DIRECTIONS FOR THIS TASK
Give as output the line that contains "Unistädte basierte auf dem Städteranking des", followed by every remaining line of the entries, unchanged and with nothing added.

^^^^^^^^^^^^^^^^

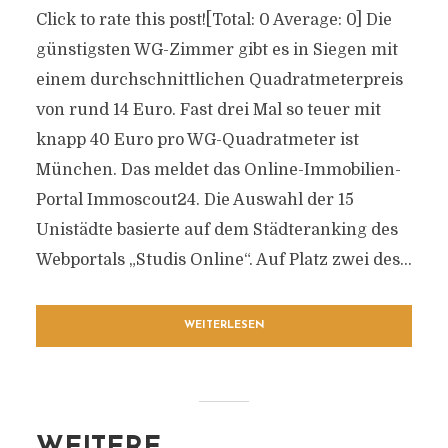
Click to rate this post![Total: 0 Average: 0] Die
günstigsten WG-Zimmer gibt es in Siegen mit
einem durchschnittlichen Quadratmeterpreis
von rund 14 Euro. Fast drei Mal so teuer mit
knapp 40 Euro pro WG-Quadratmeter ist
München. Das meldet das Online-Immobilien-
Portal Immoscout24. Die Auswahl der 15
Unistädte basierte auf dem Städteranking des
Webportals „Studis Online“. Auf Platz zwei des...
WEITERLESEN
WEITERE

^^^^^^^^^^^^^^^^

TASK ANSWER
Unistädte basierte auf dem Städteranking des
Webportals „Studis Online“. Auf Platz zwei des...
WEITERLESEN
WEITERE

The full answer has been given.